Strona 307 z 336

Re: Fakt

: 28 wrz 2017, 19:24
autor: IgaAga
Te wywiady dziennikarza Faktu są tragikomiczne.

Re: Fakt

: 29 wrz 2017, 10:33
autor: ediva
karen pisze:Ojeku jaka "szczebiotka" prowadzi te "wywiady" -jejku tak słodko przesłodko włazi w d.pę-Jastrzębska została jednak pokonana :lol3:
Brakuje tylko sukienusi, podkreślonego oka i mamy siostrę bliźniaczkę Agniesi Jastrzębskiej :flirt4:

Re: Fakt

: 30 wrz 2017, 14:23
autor: niuto
Kilka lat temu kolega z branży muzycznej powiedział mi, że Górniak łatwiej zrobić kolejny cover niż zaśpiewać starą piosenkę ze swojego repertuaru, ponieważ "swoje" piosenki, które wcześniej śpiewała nie należą do niej i może je zaśpiewać ponownie tylko po otrzymaniu zgody. Może to prawda. Nie wiem.
Musi płacić za wykonywanie "To nie ja", a za śpiewanie piosenek Mariah, Whitney czy innych to już płacić nie musi?? Skoro nagrała i wydała piosenkę jako Edyta Górniak to ma prawo ją śpiewać, tekściarze i kompozytorzy zostali już opłaceni wcześniej. Ale tak jak rav zauważył największe tantiemy za odtwarzanie piosenek dostaje kompozytor, a nie Edyta.

Re: Fakt

: 30 wrz 2017, 20:10
autor: Flux
Jakby nasza Edytka miała płacić za wykonywanie jakichkolwiek piosenek, choćby symboliczny grosz, przestałaby śpiewać w ogóle :PP

Re: Fakt

: 02 paź 2017, 20:42
autor: vanity
niuto pisze: Skoro nagrała i wydała piosenkę jako Edyta Górniak to ma prawo ją śpiewać, tekściarze i kompozytorzy zostali już opłaceni wcześniej. Ale tak jak rav zauważył największe tantiemy za odtwarzanie piosenek dostaje kompozytor, a nie Edyta.
Za publiczne wykonanie (jakiejkolwiek) piosenki należy odprowadzić tantiemy. Tantiemy te trafiają do twórców i właścicieli praw do piosenki. Nie trzeba pytać nikogo o zgodę na jej wykonanie. Ale jeśli chce się umieścić piosenkę na płycie, w reklamie, czy filmie, taką zgodę trzeba uzyskać.

Re: Fakt

: 02 paź 2017, 21:36
autor: ray
Na stronie "Faktu" pojawiła się kolejna część wywiadu z Edytą.
Edyta Górniak daje prztyczek w nos... Steczkowskiej!:
http://www.fakt.pl/kobieta/plotki/edyta ... ej/0lhltft

Głupi jest ten fragment jak jasna cholera. Jeśli faktycznie Edycie źle się pracowało z Justyną na planie "Voice'a", to niech powie otwarcie, o co chodzi, zamiast formułować jakieś enigmatyczne zarzuty odnośnie do Jusi. Jeżeli Górniak myśli, że dzięki tego typu wywiadom będzie bardziej lubiana i lepiej postrzegana, to niech sobie tak myśli. Kto jej broni? ;-)

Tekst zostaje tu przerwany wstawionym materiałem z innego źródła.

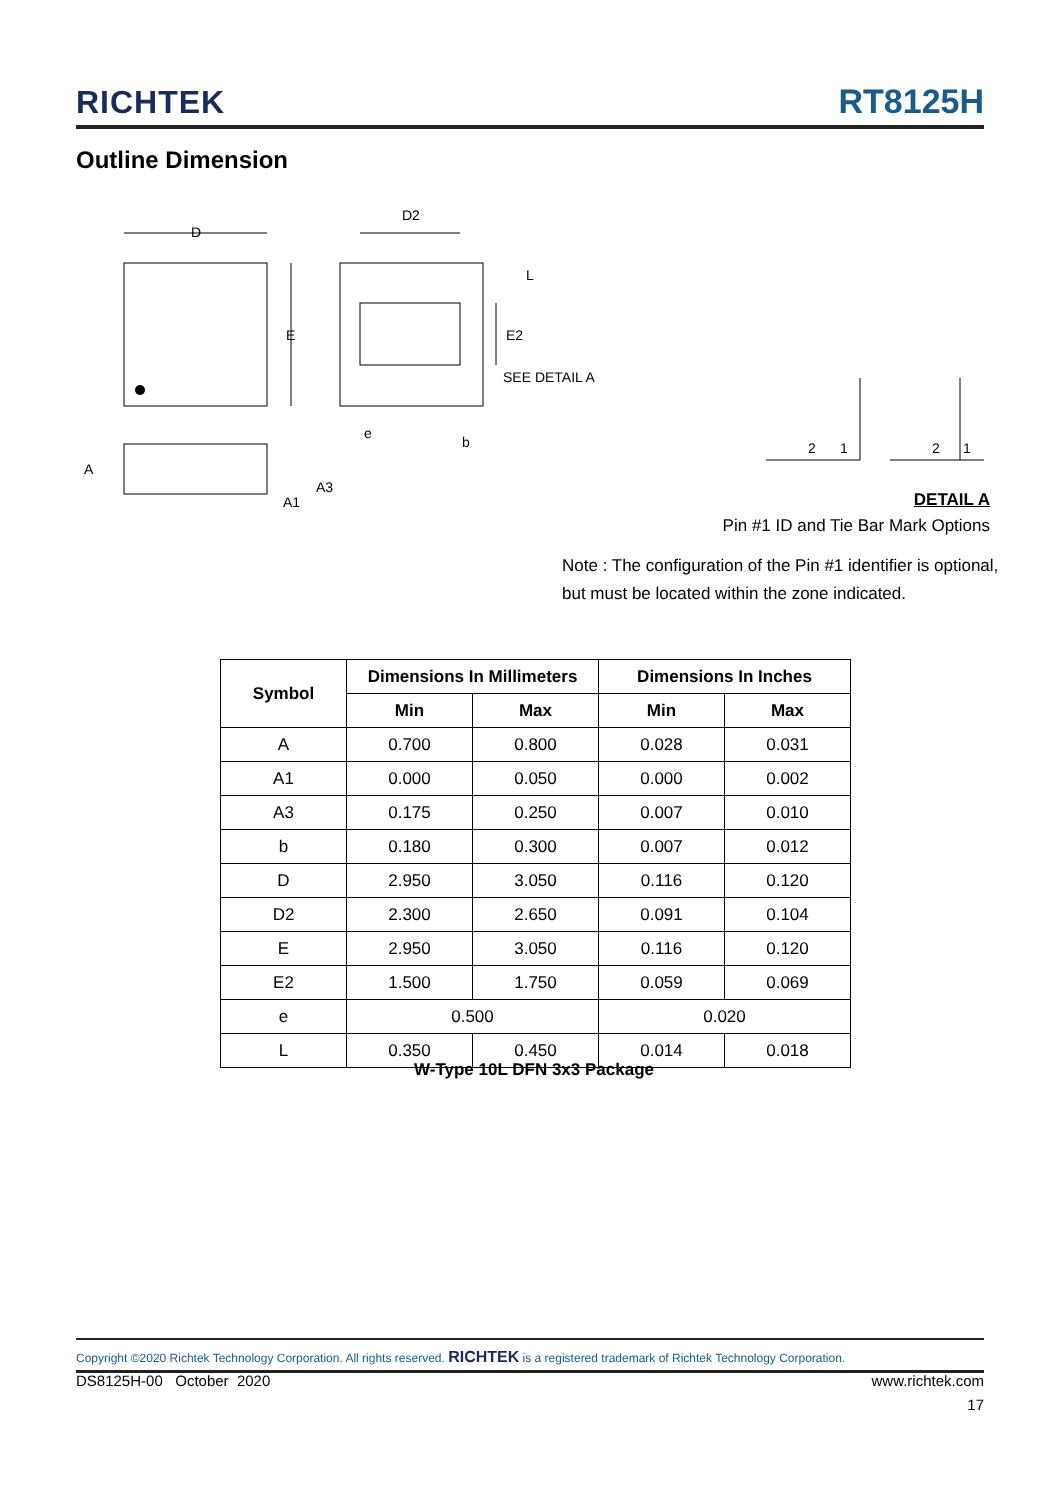RICHTEK RT8125H
Outline Dimension
D
D2
E
E2
L
SEE DETAIL A
e
b
A
A3
A1
2
1
2
1
DETAIL A
Pin #1 ID and Tie Bar Mark Options
Note : The configuration of the Pin #1 identifier is optional,
but must be located within the zone indicated.
| Symbol | Dimensions In Millimeters | | Dimensions In Inches | |
| --- | --- | --- | --- | --- |
| | Min | Max | Min | Max |
| A | 0.700 | 0.800 | 0.028 | 0.031 |
| A1 | 0.000 | 0.050 | 0.000 | 0.002 |
| A3 | 0.175 | 0.250 | 0.007 | 0.010 |
| b | 0.180 | 0.300 | 0.007 | 0.012 |
| D | 2.950 | 3.050 | 0.116 | 0.120 |
| D2 | 2.300 | 2.650 | 0.091 | 0.104 |
| E | 2.950 | 3.050 | 0.116 | 0.120 |
| E2 | 1.500 | 1.750 | 0.059 | 0.069 |
| e | 0.500 | | 0.020 | |
| L | 0.350 | 0.450 | 0.014 | 0.018 |
W-Type 10L DFN 3x3 Package
Copyright ©2020 Richtek Technology Corporation. All rights reserved. RICHTEK is a registered trademark of Richtek Technology Corporation.
DS8125H-00 October 2020 www.richtek.com
17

Wszystkie inne portale plotkarskie piszą o farmazonach, które Edyta zamieściła dziś na Instagramie, natomiast "Fakt" na ten temat milczy i w zamian publikuje artykuł o Górniak i Steczkowskiej.
:lol3:

Re: Fakt

: 02 paź 2017, 21:49
autor: ediva
"Nie jest fajnie jak jesteś 17 godzin na planie i panuje zła atmosfera - miałam taką kiedyś! Ale ja lubiłam większość składów jurorskich. Każdy był inny i większość lubiłam - tak odpowiem, mogę? hihihi" :edi:

Re: Fakt

: 02 paź 2017, 22:23
autor: Flux
Nic nie powiedziała wprost, ale nie ma wątpliwości, kogo jadowita skorpionica ma na myśli. Tak opowiadała kiedyś, że Steczka to fantastyczna przyjaciółka, do której można zadzwonić w środku nocy, wyżalić się czy poradzić, że piecze pyszny chleb itd. a skończyło się na fochach :edi: w The Voice. Ciekawe czym intrygantka Jusia się dokładnie naraziła? Żartami o ich rzekomym konflikcie i romansach Edi czy też przechwałkami o bieżących dokonaniach muzycznych? Święty z Górniak nie wytrzyma.

Re: Fakt

: 03 paź 2017, 1:03
autor: ray
Zabawne, że w wywiadzie dla "Playboya" z 1998 jest taki fragment:
Edyta Górniak: (...) Inspiracją są dla mnie raczej inni artyści w Polsce.
Playboy: Jacy?
Edyta Górniak: Justyna Steczkowska. Bardzo chciałabym, żeby kiedyś coś dla mnie napisała. Ten gatunek muzyczny, który ona wspólnie z Grzegorzem Ciechowskim tworzy, jest mi bardzo bliski. Mimo że śpiewamy zupełnie inaczej, dla nas obu piosenki są jak małe spektakle.
Cały wywiad jest dostępny tutaj, co ciekawe, troszkę obrywa się w nim Natalii Kukulskiej.
W 1998 Edyta powiedziała, że chciałaby zaśpiewać kompozycję Steczkowskiej... Teraz, w 2017 odpowiedziałaby inaczej - wskazałaby Davida Fostera, ewentualnie innego kompozytora, który pisał dla Whitney Hoston czy Céline Dion. W każdym razie teraz musi być "światowo". :lol3:

W kontekście dzisiejszego artykułu z "Faktu" pozwolę sobie zacytować, co autor tego artykułu napisał na naszym forum niespełna 4 lata temu, dokładnie 21 grudnia 2013:
B@r pisze:
Edyta Górniak pisze:DO "pud(ł)a" -

Czyżby słabła Wasza poczytność "pudlu" względem innych portali ?? Konflikt sztucznie wywołany dla opinii publicznej pomiędzy Justyną Steczkowską a mną ??
Serio ..? Naprawdę tak mało dzieje się na polskim podwórku "show biznesu" ?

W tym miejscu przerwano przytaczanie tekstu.